Harrod scoured the files of the LA musician’s union to discover the full personnel and repertoire of every group which appeared on the show. He found scripts and production notes at the LA Jazz Institute, and discovered several critiques and summaries of the show in local newspapers and magazines. He even tracked down biographical information on the many obscure jazz singers who appeared on the show. For that work alone, Harrod’s book is a valuable resource that belongs in the libraries of public institutions and jazz lovers. Unfortunately, the remainder of the text leaves much to be desired. How is it possible to miss the well-known fact that Barney Bigard played for years with Louis Armstrong after leaving Duke Ellington? (Harrod’s narrative would have you believe that the clarinetist only played with Freddie Slack and in the studios post-Duke.

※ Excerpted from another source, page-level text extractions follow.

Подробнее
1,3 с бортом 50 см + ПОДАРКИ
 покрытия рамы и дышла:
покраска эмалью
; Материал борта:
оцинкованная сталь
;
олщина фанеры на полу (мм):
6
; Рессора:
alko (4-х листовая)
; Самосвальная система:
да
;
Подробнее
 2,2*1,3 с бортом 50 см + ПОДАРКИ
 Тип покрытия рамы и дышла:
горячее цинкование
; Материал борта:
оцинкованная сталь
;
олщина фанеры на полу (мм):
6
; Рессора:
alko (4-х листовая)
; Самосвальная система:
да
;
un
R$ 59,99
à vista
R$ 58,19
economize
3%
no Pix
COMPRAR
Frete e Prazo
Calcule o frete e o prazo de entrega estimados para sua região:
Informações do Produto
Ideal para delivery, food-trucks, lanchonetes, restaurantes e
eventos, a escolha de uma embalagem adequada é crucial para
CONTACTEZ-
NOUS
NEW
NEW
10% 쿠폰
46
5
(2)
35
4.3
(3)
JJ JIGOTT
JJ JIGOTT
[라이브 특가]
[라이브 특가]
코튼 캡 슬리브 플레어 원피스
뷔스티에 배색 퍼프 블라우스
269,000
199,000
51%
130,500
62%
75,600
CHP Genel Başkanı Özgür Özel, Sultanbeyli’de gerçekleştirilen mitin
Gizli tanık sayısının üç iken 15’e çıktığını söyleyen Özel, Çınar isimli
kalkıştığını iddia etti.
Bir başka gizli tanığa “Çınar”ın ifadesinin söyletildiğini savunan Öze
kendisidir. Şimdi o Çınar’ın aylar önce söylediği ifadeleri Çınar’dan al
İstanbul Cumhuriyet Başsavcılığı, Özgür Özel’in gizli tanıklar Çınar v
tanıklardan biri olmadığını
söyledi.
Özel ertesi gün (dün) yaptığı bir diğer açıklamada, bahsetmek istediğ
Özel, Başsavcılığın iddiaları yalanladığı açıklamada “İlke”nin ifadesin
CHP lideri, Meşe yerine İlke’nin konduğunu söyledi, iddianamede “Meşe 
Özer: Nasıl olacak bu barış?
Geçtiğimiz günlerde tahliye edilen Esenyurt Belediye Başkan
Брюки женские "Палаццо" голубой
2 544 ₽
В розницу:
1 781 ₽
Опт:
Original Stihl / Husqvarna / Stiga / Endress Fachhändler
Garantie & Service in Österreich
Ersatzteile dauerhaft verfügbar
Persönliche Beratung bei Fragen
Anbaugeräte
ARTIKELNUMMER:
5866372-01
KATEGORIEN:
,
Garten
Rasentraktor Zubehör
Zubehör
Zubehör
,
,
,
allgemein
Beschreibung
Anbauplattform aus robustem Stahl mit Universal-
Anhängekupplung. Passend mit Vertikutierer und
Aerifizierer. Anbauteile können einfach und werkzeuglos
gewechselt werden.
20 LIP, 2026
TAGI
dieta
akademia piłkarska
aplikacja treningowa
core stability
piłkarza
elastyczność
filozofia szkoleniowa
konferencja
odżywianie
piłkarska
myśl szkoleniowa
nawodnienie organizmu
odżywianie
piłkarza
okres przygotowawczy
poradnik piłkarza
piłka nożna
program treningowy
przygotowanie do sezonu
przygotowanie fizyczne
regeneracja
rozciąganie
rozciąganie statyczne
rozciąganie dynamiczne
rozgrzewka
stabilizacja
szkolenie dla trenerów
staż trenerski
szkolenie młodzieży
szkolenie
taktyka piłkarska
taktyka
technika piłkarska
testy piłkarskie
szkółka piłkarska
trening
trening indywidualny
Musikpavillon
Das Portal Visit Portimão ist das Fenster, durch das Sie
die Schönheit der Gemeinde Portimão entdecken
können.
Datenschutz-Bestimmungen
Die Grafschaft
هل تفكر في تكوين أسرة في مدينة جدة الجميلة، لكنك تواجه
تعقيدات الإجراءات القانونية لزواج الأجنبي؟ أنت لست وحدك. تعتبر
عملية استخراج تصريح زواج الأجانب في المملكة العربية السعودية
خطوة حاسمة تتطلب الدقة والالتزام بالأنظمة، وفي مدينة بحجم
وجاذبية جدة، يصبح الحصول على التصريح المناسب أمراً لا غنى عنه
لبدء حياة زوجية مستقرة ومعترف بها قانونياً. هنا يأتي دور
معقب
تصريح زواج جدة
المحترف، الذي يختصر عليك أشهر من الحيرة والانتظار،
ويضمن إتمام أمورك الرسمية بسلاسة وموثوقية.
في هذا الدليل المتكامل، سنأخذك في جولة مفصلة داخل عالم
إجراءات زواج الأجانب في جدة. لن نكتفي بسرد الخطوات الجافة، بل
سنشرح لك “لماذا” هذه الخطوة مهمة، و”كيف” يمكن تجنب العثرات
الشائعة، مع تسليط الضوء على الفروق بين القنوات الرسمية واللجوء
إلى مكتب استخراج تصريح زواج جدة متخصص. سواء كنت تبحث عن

Has he not heard “Louis Armstrong Plays W.C. Handy”?!) In discussing Abbey Lincoln’s appearance on the show, Harrod goes into a paragraph-long discussion of other pianists who accompanied vocalists who didn’t bring their own, but he never mentions Lincoln’s pianist, Phil Wright! The circumstances Harrod gives for the eventual cancellation of “Stars of Jazz” are murky at best, and he never makes his own comparisons of “Stars of Jazz” with other jazz shows. In essence, Harrod reverses but never answers the old joke: “Stars of Jazz” was very good, but why such small portions?